**ACTIVITY 1:**
Return everything in the Simona Dyankova text from "Simona Dyanova Dyankova (Симона" down to "all-around bronze medalist.", copied with no changes.
**ACTIVITY 2:**
Take the text on Simona Dyankova further, continuing it from the point where it stops.

**SELECTED TEXT:**
- Full name: Simona Dyanova Dyankova
- Born: 7 December 1994 (age 31) Varna, Bulgaria
- Height: 167 cm (5 ft 6 in)

Gymnastics career
- Discipline: Rhythmic gymnastics
- Country represented: Bulgaria; (2013-2021);
- Former countries represented: Bulgaria
- Club: Char DKS Varna
- Head coach: Vesela Dimitrova
- Assistant coach: Mihaela Maevska
- Choreographer: Margarita Budinova
- Medal record
Representing Bulgaria
Group Rhythmic Gymnastics
| Event | 1st | 2nd | 3rd |
| Olympic Games | 1 | 0 | 0 |
| World Championships | 1 | 2 | 3 |
| European Games | 0 | 2 | 1 |
| European Championships | 2 | 1 | 2 |
| FIG World Cup | 24 | 19 | 7 |
| Total | 28 | 24 | 13 |
Olympic Games
| Gold medal – first place | 2020 Tokyo | Group All-around |
World Championships
| Gold medal – first place | 2018 Sofia | 5 Hoops |
| Silver medal – second place | 2017 Pesaro | Group All-around |
| Silver medal – second place | 2019 Baku | 5 Balls |
| Bronze medal – third place | 2017 Pesaro | 3 Balls + 2 Ropes |
| Bronze medal – third place | 2018 Sofia | Group All-around |
| Bronze medal – third place | 2019 Baku | Group All-around |
European Games
| Silver medal – second place | 2019 Minsk | Group all-around |
| Silver medal – second place | 2019 Minsk | 5 Balls |
| Bronze medal – third place | 2019 Minsk | 3 Hoops and 4 Clubs |
European Championships
| Gold medal – first place | 2018 Guadalajara | 3 Balls + 2 Ropes |
| Gold medal – first place | 2021 Varna | 5 Balls |
| Silver medal – second place | 2021 Varna | 3 Hoops + 4 Clubs |
| Bronze medal – third place | 2018 Guadalajara | Team |
| Bronze medal – third place | 2018 Guadalajara | Group All-around |

= Simona Dyankova =

Bulgarian rhythmic gymnast

Simona Dyanova Dyankova (Симона Дянова Дянкова; born 7 December 1994) is a Bulgarian former group rhythmic gymnast. She is the 2020 Olympic group all-around champion and the 2018 World 5 hoops champion. She is a two-time (2018, 2019) World group all-around bronze medalist, the 2017 World group all-around silver medalist, and the 2018 European group all-around bronze medalist.

**DATA EXTRACT:**
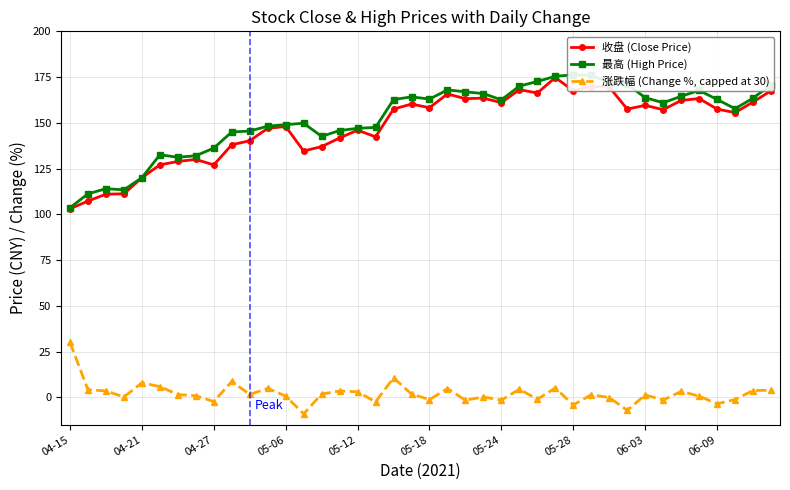

What is the sum of all 最高 (High Price) values?

6092.8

**EXERCISE ANSWER 1:**
Simona Dyanova Dyankova (Симона Дянова Дянкова; born 7 December 1994) is a Bulgarian former group rhythmic gymnast. She is the 2020 Olympic group all-around champion and the 2018 World 5 hoops champion. She is a two-time (2018, 2019) World group all-around bronze medalist, the 2017 World group all-around silver medalist, and the 2018 European group all-around bronze medalist.

**EXERCISE ANSWER 2:**
== Career ==
Dyankova began rhythmic gymnastics when she was six years old. She was a reserve for Bulgaria's main senior group in 2014, 2015, and 2016.

=== 2017 ===
Dyankova began competing with Bulgaria's main senior group in 2017. At the Pesaro World Cup, she won the gold medal in the group all-around and the silver medal in the 5 hoops final. The Bulgarian group won another group all-around gold medal at the Baku World Cup and a silver medal in 3 balls + 2 ropes and a bronze medal in 5 hoops. Then at the Sofia World Cup, they won another group all-around gold and silver medals in both apparatus finals behind Ukraine. She competed at the 2017 World Championships alongside Elena Bineva, Madlen Radukanova, Laura Traets and Teodora Aleksandrova. They won the silver medal in the group all-around behind Russia and the bronze medal in the 3 balls + 2 ropes final behind Russia and Japan. They also placed fourth in the 5 hoops final.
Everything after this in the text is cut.